Ventilators? Respirators? Ventilation? Respiration?
As we progress through the COVID pandemic, there are many medical terms being thrown around. Some of these terms sound similar and can be very confusing. Perhaps readers may have heard the terms ventilation and respiration, but also ventilators and respirators.
The first two terms apply to how the heart and lungs work together in providing oxygen to the cells within the body. The second two terms apply to methods in which we can transport oxygen or carbon dioxide to patients.
The terms ventilators and respirators apply to devices that protect individuals, including healthcare providers.
Respirators such as the N95 mask are tight-fitting masks that block 95% of airborne particles from reaching one’s lungs. Powered air-purifying respirators, PAPRS, block particulates, gases, and other hazards via powered filtration. Unfortunately, the devices can be quite costly.
Manual and mechanical ventilators
Ventilators remove carbon dioxide and other waste products from every cell. If oxygen is not provided to brain cells for greater than six minutes, brain damage and death may occur.

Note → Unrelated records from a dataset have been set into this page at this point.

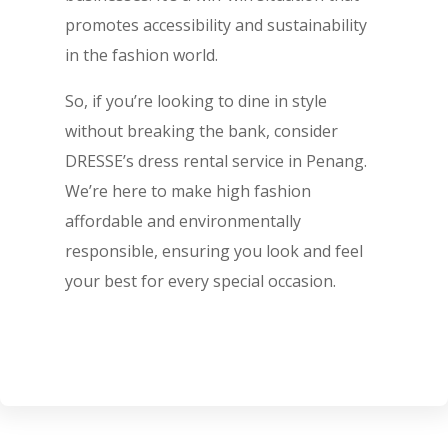
promotes accessibility and sustainability
in the fashion world.
So, if you’re looking to dine in style
without breaking the bank, consider
DRESSE’s dress rental service in Penang.
We’re here to make high fashion
affordable and environmentally
responsible, ensuring you look and feel
your best for every special occasion.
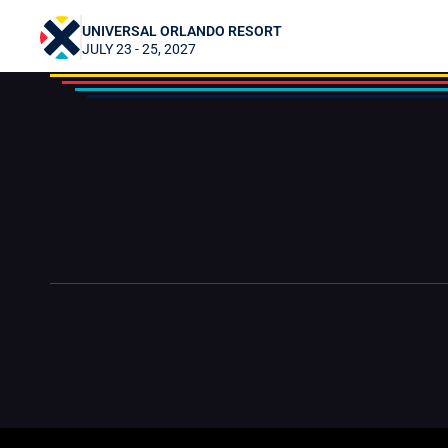
LillyPad Creations
UNIVERSAL ORLANDO RESORT
JULY 23 - 25, 2027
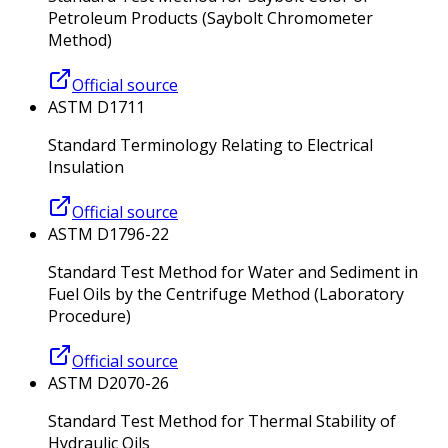
Petroleum Products (Saybolt Chromometer
Method)
Official source
ASTM D1711
Standard Terminology Relating to Electrical
Insulation
Official source
ASTM D1796-22
Standard Test Method for Water and Sediment in
Fuel Oils by the Centrifuge Method (Laboratory
Procedure)
Official source
ASTM D2070-26
Standard Test Method for Thermal Stability of
Hydraulic Oils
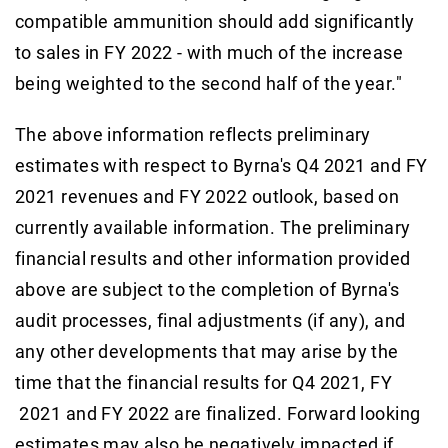
compatible ammunition should add significantly
to sales in FY 2022 - with much of the increase
being weighted to the second half of the year."
The above information reflects preliminary
estimates with respect to Byrna's Q4 2021 and FY
2021 revenues and FY 2022 outlook, based on
currently available information. The preliminary
financial results and other information provided
above are subject to the completion of Byrna's
audit processes, final adjustments (if any), and
any other developments that may arise by the
time that the financial results for Q4 2021, FY
2021 and FY 2022 are finalized. Forward looking
estimates may also be negatively impacted if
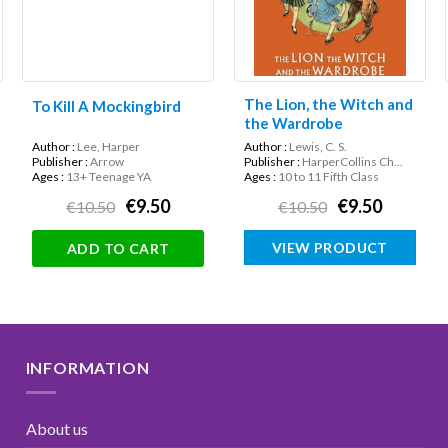
The Lion, the Witch and
To Kill A Mockingbird
the Wardrobe
Author :
Lee, Harper
Author :
Lewis, C. S.
Publisher :
Arrow
Publisher :
HarperCollins Ch...
Ages :
13+ Teenage YA
Ages :
10 to 11 Fifth Class
€9.50
€9.50
€10.50
€10.50
VIEW PRODUCT
ADD TO CART
INFORMATION
About us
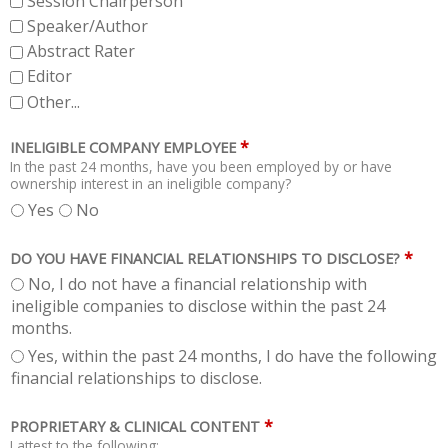
Session Chairperson
Speaker/Author
Abstract Rater
Editor
Other...
*
INELIGIBLE COMPANY EMPLOYEE
In the past 24 months, have you been employed by or have
ownership interest in an ineligible company?
Yes
No
*
DO YOU HAVE FINANCIAL RELATIONSHIPS TO DISCLOSE?
No, I do not have a financial relationship with
ineligible companies to disclose within the past 24
months.
Yes, within the past 24 months, I do have the following
financial relationships to disclose.
*
PROPRIETARY & CLINICAL CONTENT
I attest to the following:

A ventilator performs the act of ventilation by moving a gas in and out of the lungs. It can be performed by an automated machine or by a provider squeezing a bag connected to the patient. Most commonly, air with a high concentration of oxygen, similar to the air around us, is used as the gas that is given to the patient.
When the lungs’ alveoli are blocked or pulmonary blood flow decreases dramatically, respiration can be halted. A blocked state often occurs when individuals have pneumonia. Secretions (phlegm) cause the blockage at the alveoli level.
The level of blockage, and thus the extent of the pneumonia, determines how sick an individual may become. Pneumonia can halt respiration so much so that the heart and other-organs cannot obtain the oxygen they need to function. This is why we sometimes need mechanical ventilators.
In many illnesses where the lungs or circulatory system are damaged, including COVID-19-related sickness, respiration cannot occur without assistance. This assistance is provided by a variety of methods that include ventilators.
To effectively deliver gases further down into the lungs, a breathing tube (endotracheal tube) may be placed in the trachea (wind pipe). The act of placing this tube is known as intubation. After being intubated, patients are usually placed on mechanical ventilators.
Unfortunately, mechanical ventilation can’t always improve respiration enough to provide adequate provision of oxygen or removal of carbon dioxide.
The ventilator can be programmed to adjust the amount of gas provided or the amount of time the various gases have to exchange. The patient’s own neural respiratory cells can also drive what is done for ventilation and what the subsequent respiration is. Sometimes extreme pressure or a very quick rate of ventilation is required for adequate gas exchange.
The COVID-19 virus has barb-like projections that are thought to damage the lung surfaces. This damage can make the spongy lung tissue very stiff. Sometimes in the critically ill, as lung damage progresses making it stiffer and stiffer, no amount of pressure or time can provide adequate gas exchange.
Also as the body fights the virus, secretions occur to block further viruses or bacteria from getting in to the lungs. This defense mechanism often does more damage than good.
There is much more to discuss regarding machine ventilation in the critically ill, but the key during this pandemic is avoiding having to be on a ventilator in the first place. The things you can control are listening to the CDC guidelines and following the social distancing and hand-washing recommendations.
If a patient does require a ventilator, know that all is not lost. Your healthcare providers will do their best using the mechanical ventilators and medications to assist your body’s respiration while critically ill.